Please restate the data word for word, in full.

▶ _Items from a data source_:
_ _ _ _ _ _ _
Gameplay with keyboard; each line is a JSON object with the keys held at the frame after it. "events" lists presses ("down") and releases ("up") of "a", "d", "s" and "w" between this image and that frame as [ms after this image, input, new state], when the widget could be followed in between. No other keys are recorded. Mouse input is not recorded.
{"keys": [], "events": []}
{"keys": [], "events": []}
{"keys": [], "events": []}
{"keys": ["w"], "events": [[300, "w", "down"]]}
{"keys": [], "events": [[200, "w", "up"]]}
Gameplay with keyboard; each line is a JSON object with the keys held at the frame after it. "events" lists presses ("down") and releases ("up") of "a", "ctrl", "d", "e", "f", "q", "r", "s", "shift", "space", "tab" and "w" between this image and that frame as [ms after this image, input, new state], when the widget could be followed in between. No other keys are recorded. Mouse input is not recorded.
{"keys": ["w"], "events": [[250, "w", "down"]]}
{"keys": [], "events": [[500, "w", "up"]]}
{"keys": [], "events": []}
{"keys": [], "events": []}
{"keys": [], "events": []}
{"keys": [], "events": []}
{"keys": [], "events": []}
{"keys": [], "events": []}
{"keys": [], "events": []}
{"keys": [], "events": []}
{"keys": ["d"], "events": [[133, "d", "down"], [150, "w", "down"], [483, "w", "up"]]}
_ _ _ _ _ _ _
▶ _Task output_:
Gameplay with keyboard; each line is a JSON object with the keys held at the frame after it. "events" lists presses ("down") and releases ("up") of "a", "d", "s" and "w" between this image and that frame as [ms after this image, input, new state], when the widget could be followed in between. No other keys are recorded. Mouse input is not recorded.
{"keys": [], "events": []}
{"keys": [], "events": []}
{"keys": [], "events": []}
{"keys": ["w"], "events": [[300, "w", "down"]]}
{"keys": [], "events": [[200, "w", "up"]]}
Gameplay with keyboard; each line is a JSON object with the keys held at the frame after it. "events" lists presses ("down") and releases ("up") of "a", "ctrl", "d", "e", "f", "q", "r", "s", "shift", "space", "tab" and "w" between this image and that frame as [ms after this image, input, new state], when the widget could be followed in between. No other keys are recorded. Mouse input is not recorded.
{"keys": ["w"], "events": [[250, "w", "down"]]}
{"keys": [], "events": [[500, "w", "up"]]}
{"keys": [], "events": []}
{"keys": [], "events": []}
{"keys": [], "events": []}
{"keys": [], "events": []}
{"keys": [], "events": []}
{"keys": [], "events": []}
{"keys": [], "events": []}
{"keys": [], "events": []}
{"keys": ["d"], "events": [[133, "d", "down"], [150, "w", "down"], [483, "w", "up"]]}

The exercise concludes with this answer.